### [PROBLEM DETAILS]
The required output is the exact run of lines below that opens at the line with "pinky dip: (904, 1067)" and closes at the line with "pinky tip: (1315, 1038)".

DATA PROVIDED Start Marker

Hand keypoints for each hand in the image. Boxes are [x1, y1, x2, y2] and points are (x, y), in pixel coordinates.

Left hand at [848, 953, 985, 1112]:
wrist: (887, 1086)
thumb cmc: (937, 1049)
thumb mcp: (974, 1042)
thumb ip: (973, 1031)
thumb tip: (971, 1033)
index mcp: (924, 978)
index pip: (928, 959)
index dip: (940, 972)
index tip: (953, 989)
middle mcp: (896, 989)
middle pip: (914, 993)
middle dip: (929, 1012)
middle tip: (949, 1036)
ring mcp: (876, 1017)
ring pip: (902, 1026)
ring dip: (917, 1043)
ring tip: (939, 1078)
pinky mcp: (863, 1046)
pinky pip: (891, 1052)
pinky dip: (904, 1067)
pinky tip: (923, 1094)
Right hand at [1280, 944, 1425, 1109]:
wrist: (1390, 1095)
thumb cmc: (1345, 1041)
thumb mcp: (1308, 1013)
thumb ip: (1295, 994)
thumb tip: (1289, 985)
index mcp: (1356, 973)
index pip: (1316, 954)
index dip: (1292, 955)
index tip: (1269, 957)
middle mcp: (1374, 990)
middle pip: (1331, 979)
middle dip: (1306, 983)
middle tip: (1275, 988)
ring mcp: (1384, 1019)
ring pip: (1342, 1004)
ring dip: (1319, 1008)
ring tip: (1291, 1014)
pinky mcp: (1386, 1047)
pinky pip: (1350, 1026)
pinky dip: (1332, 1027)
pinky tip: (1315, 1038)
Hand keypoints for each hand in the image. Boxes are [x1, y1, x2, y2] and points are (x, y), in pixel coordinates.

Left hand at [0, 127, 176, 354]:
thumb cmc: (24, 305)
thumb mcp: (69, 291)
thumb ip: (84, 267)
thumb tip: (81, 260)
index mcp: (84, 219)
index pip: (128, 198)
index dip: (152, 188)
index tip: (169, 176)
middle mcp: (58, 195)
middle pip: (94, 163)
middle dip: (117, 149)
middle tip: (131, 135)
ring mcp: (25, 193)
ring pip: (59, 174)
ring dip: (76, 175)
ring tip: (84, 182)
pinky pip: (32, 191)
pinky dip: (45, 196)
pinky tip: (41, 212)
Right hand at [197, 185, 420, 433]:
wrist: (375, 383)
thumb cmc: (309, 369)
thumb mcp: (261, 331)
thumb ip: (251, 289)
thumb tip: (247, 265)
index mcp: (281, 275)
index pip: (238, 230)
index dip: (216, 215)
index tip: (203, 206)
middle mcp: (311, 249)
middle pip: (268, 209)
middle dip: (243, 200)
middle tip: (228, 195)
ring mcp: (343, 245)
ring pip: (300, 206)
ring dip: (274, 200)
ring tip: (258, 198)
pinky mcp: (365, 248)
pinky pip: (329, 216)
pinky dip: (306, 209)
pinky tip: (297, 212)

DATA PROVIDED End Marker

### [WORKED SOLUTION]
pinky dip: (904, 1067)
pinky tip: (923, 1094)
Right hand at [1280, 944, 1425, 1109]:
wrist: (1390, 1095)
thumb cmc: (1345, 1041)
thumb mcp: (1308, 1013)
thumb ip: (1295, 994)
thumb tip: (1289, 985)
index mcp: (1356, 973)
index pip: (1316, 954)
index dip: (1292, 955)
index tip: (1269, 957)
middle mcp: (1374, 990)
middle pip: (1331, 979)
middle dip: (1306, 983)
middle tip: (1275, 988)
ring mcp: (1384, 1019)
ring pip: (1342, 1004)
ring dip: (1319, 1008)
ring tip: (1291, 1014)
pinky mcp: (1386, 1047)
pinky pip: (1350, 1026)
pinky dip: (1332, 1027)
pinky tip: (1315, 1038)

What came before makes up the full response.